Although teachers in China are required to have continuous education to improve their professional level and ability to improve the education of their students, rural areas lack training and even good quality training programs. Hence, it is difficult to improve the quality of teachers in rural China. We pray for every shepherd and leader in the rural churches of China. May the Lord give them passion for God's word and boldness to proclaim it and serve His people. Above all, may they have the humility to live out what they preach and be an example to their sheep.

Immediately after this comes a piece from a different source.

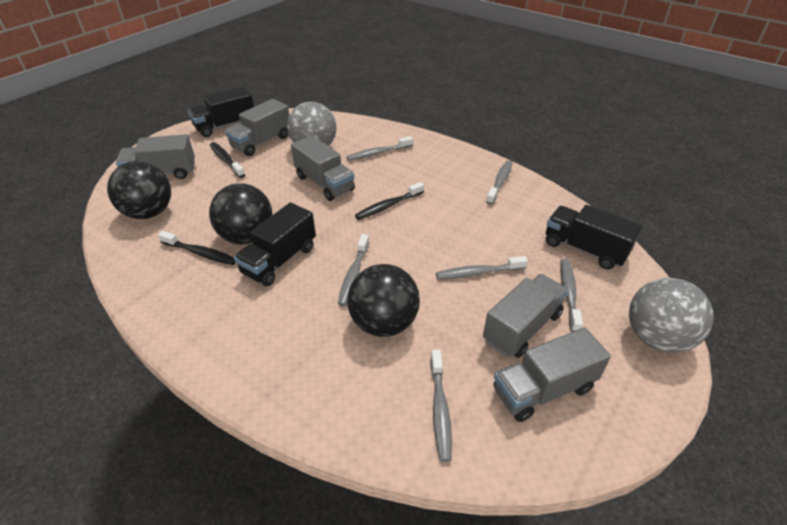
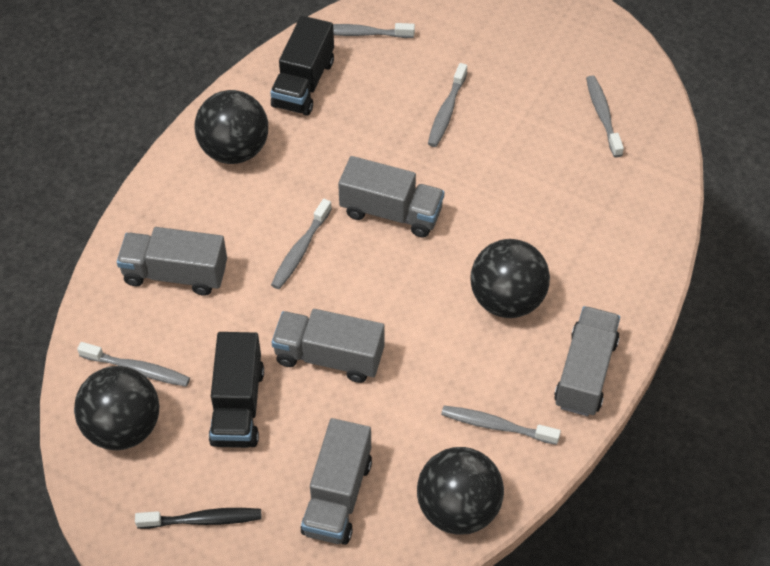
black ball: 3 -> 4
black toothbrush: 3 -> 1
black truck: 3 -> 2
grey ball: 2 -> 0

A survey in China shows that high school teachers have many more opportunities to receive training in their field than do junior high teachers and those who teach in the elementary grades have even fewer opportunities for training than the junior high teachers do. These training sessions are mostly seminars followed by a discussion type of meeting. They are given very little opportunity for an observation-type learning experience. We pray for rural churches to grow stronger in God's truth and not waver or be blown about by trifling theological issues. May the Lord move the urban churches to learn how rural believers have a simple faith and a strong love for God.

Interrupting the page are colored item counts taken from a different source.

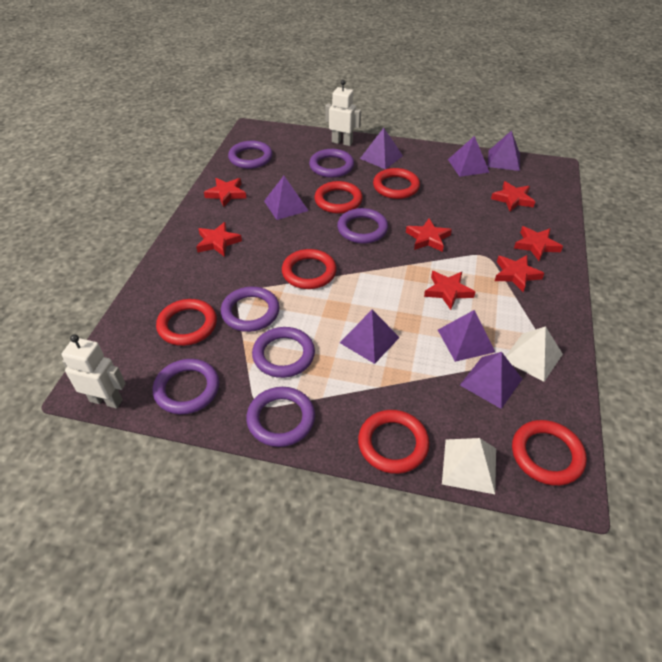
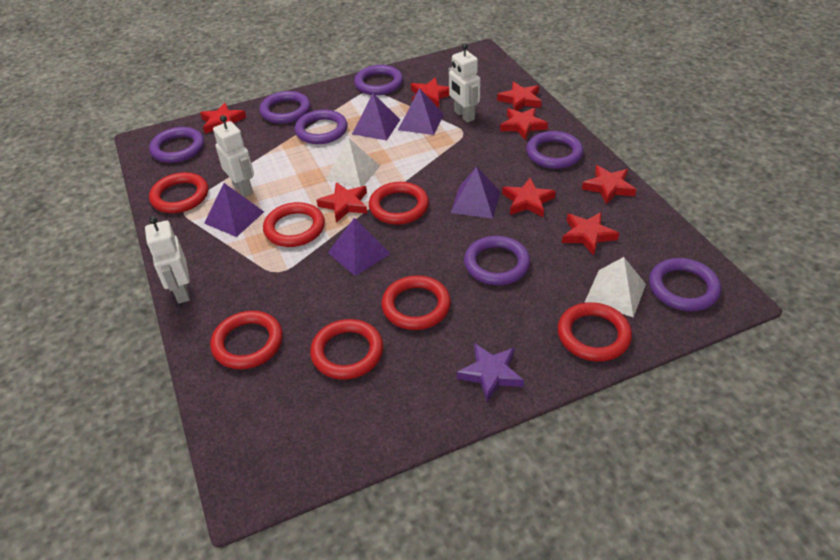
purple pyramid: 7 -> 5
purple star: 0 -> 1
red ring: 6 -> 7
red star: 7 -> 8
white robot: 2 -> 3

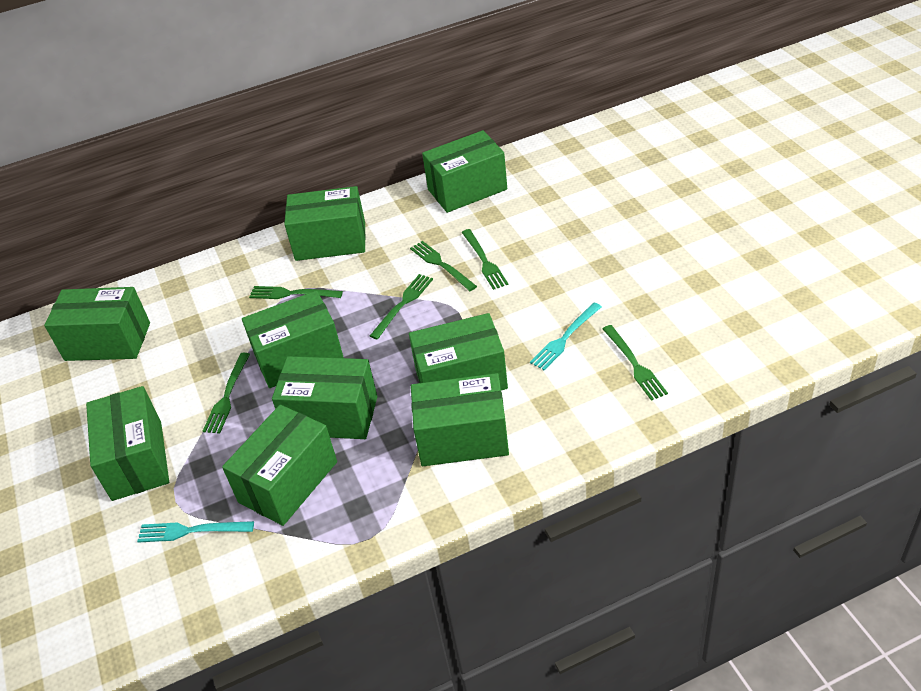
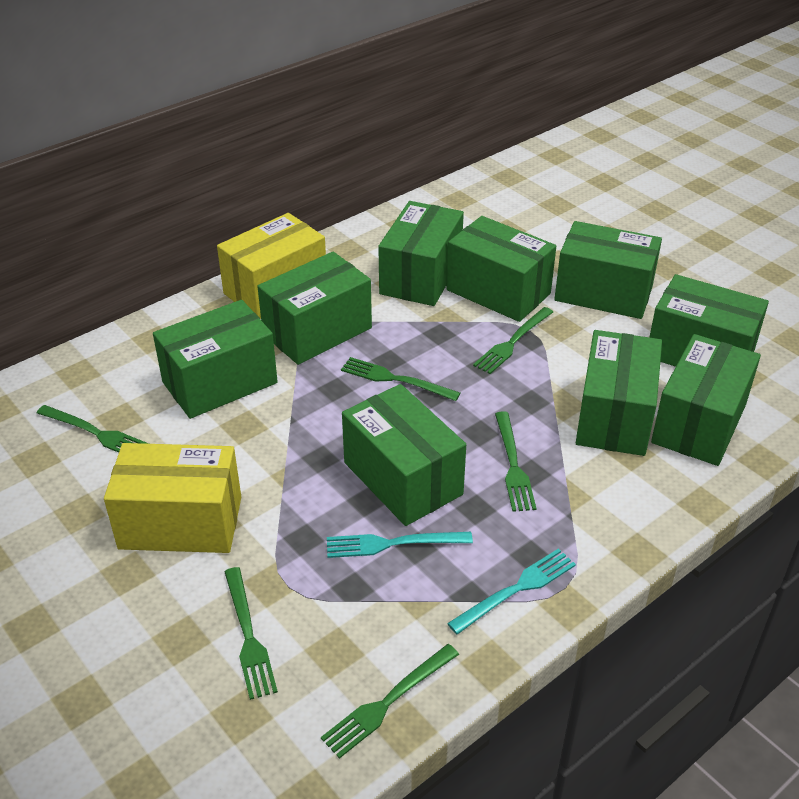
yellow box: 0 -> 2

Opportunities for career training for rural teachers are very limited and usually consist of lectures which cover mostly theories that are often not even applicable to rural settings. These kinds of seminars feature speakers from cities and provide minimal interaction between the speakers and the teachers. These same mistakes can happen as rural pastors receive training from well-intentioned outside or foreign teachers. We pray for wisdom for those who teach and that their students will be able to understand and make good application of their teachings for their own sheep and church settings.
In the recent past, there has been certain improvement of the ministry among children and youth in the rural churches in China. However, they face the huge problem of too many children who have no parental supervision because their parents work in the city. One cannot rely entirely on the church to help a child grow in the faith. We pray that the God of mercy will bless all who serve the young people in the churches with wisdom, patience, and thoroughness to make up somehow for the lack of parents of those children and youth in their church.

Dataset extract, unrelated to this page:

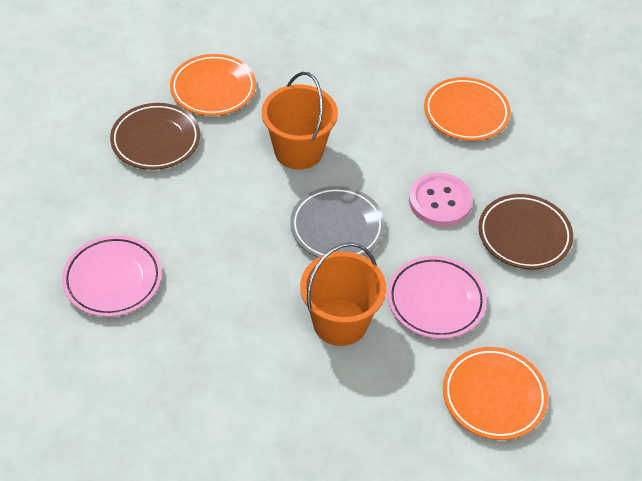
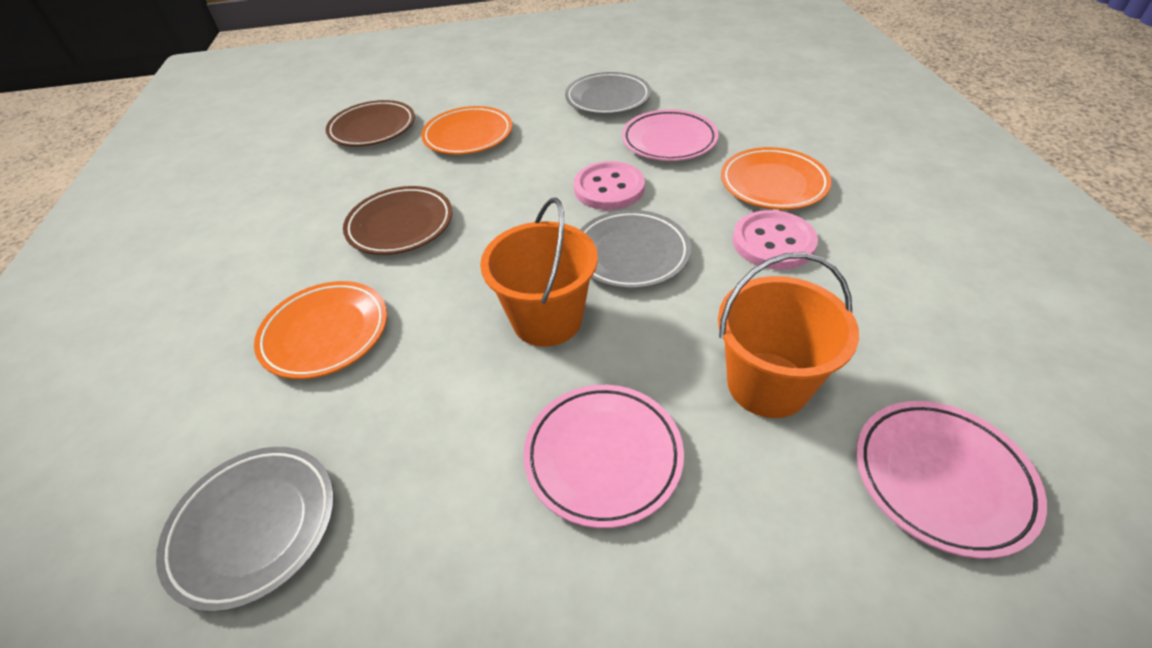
grey plate: 1 -> 3
pink button: 1 -> 2
pink plate: 2 -> 3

In China, the relatively affluent urban children have more access to the nation's prestigious institutions, with a smaller financial investment but end up with better job later. But, for the poor rural children, they pay a much larger percentage of their parents income, to go to a mediocre school and end up with lower-paying job later. Many social factors contribute to "inevitable" decline and so many obstacles seem impossible to overcome for the rural churches. It is sad to see the decline of China's rural churches, but we will continue to pray for what God can and will do because we have in Him.
For many young Christians who have lived in city, when they visit their old church in the village, they find the worship stifled, prayers are formula-like, preaching irrelevant, church as a whole dead and preacher who could not identify with or minister to their spiritual need. We pray especially for the young people who feel they are not ministered to. Many pastors have only limited education and are uncomfortable and even intimidated with members who are college grads. It is our prayer that churches can minister well to both old and young.
The single purpose of the many top-notch high school is to remove every possible distraction as the students prepare for the "gaokao", the national college-entrance exams, which are seen as the gateway to success in life. For seniors at these high schools, the pressure is extreme. Let us pray for all the believers who are in high school and obviously have the pressure to excel academically. Many stop going to church because their parents want them to study more. May the Lord give them strength, wisdom and above all, desire to walk closely with the Lord.